Thank you very much for this hint. I expanded the fraction and got:

$$\frac{1}{8} \left( \frac{1}{s+2} + \frac{j}{4(s+2j)} - \frac{j}{4(s-2j)} \right)$$

now that we reduced the expression into a sum of standard forms, the only transform applicable in this case is $\frac{1}{s-a} \iff e^{at}.$ Therefore we obtain

$$f(t) = \frac{1}{8} \left( e^{-2t} + \frac{j}{4} \left( e^{-2jt} + e^{2jt} \right) \right).$$

Is this correct? When you say you end up with a trigonometric function, do you mean that I should express the exponentials in the last equation as sines and cosines?

 

[Ray Vickson]

Thank you very much for this hint. I expanded the fraction and got:

$$\frac{1}{8} \left( \frac{1}{s+2} + \frac{j}{4(s+2j)} - \frac{j}{4(s-2j)} \right)$$

now that we reduced the expression into a sum of standard forms, the only transform applicable in this case is $\frac{1}{s-a} \iff e^{at}.$ Therefore we obtain

$$f(t) = \frac{1}{8} \left( e^{-2t} + \frac{j}{4} \left( e^{-2jt} + e^{2jt} \right) \right).$$

Is this correct? When you say you end up with a trigonometric function, do you mean that I should express the exponentials in the last equation as sines and cosines?

Why don't you try it for yourself, to see what you get?

 

[roam]

Why don't you try it for yourself, to see what you get?

I already have. I was asking you to clarify what you meant by "ending up with a trigonometric function as your answer".

 

[Ray Vickson]

I already have. I was asking you to clarify what you meant by "ending up with a trigonometric function as your answer".
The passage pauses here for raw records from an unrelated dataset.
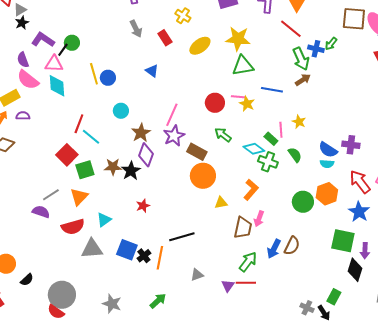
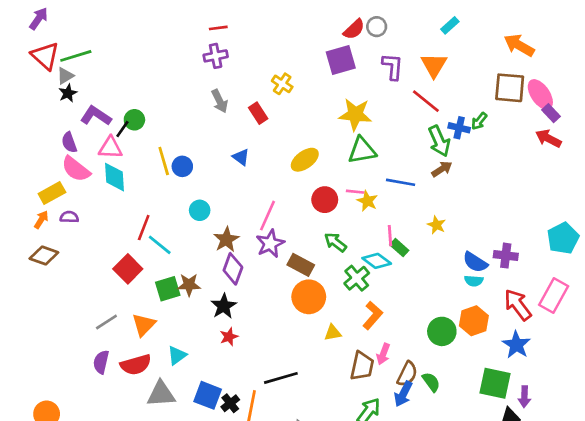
yellow ellipse: (200, 46) -> (305, 160), moved
pink line: (281, 130) -> (390, 236), moved
green semicircle: (295, 155) -> (431, 382), moved
green cross: (268, 162) -> (357, 278), moved, turned 30
green square: (85, 170) -> (168, 289), moved
black star: (131, 171) -> (224, 306), moved
purple semicircle: (41, 212) -> (101, 362), moved, turned -96
brown semicircle: (292, 246) -> (407, 374), moved

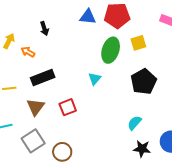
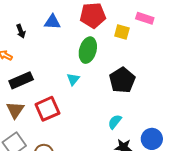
blue triangle: (88, 17) -> (52, 22), moved
yellow square: (138, 43) -> (122, 32), moved, turned 35
red square: (68, 107) -> (47, 109), size x1.4

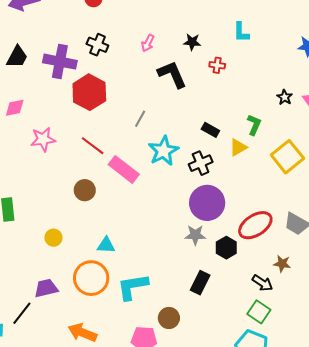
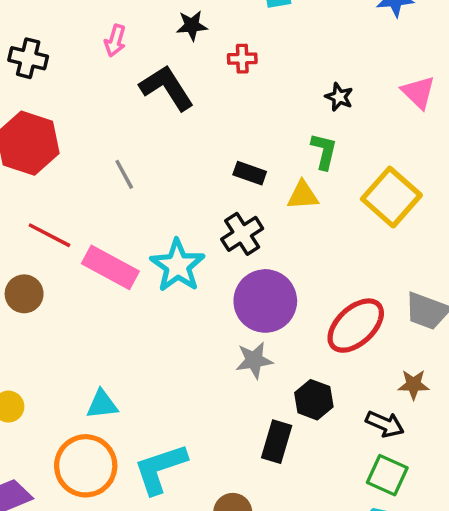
black star: (285, 97) -> (339, 97), moved
gray line: (140, 119) -> (124, 174), turned -48
yellow triangle: (238, 147) -> (303, 195), turned 36
cyan star: (163, 151) -> (178, 266), moved
brown circle: (85, 190) -> (24, 294), moved
black hexagon: (226, 248) -> (314, 400), moved

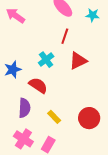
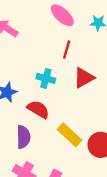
cyan cross: (46, 60) -> (46, 78), turned -35
yellow rectangle: (54, 117) -> (70, 135), moved, size x1.5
I was talking about the part $1/(s^2+4)$ that you were having trouble with; not the entire expression.

What I meant is exactly what I said: that the final answer (to that part) will involve the trigonometric functions $\sin$ and/or $\cos$. The thing you start with, $1/(s^2+4)$ is real, so the answer $f(t)$ that you end up with should be real as well.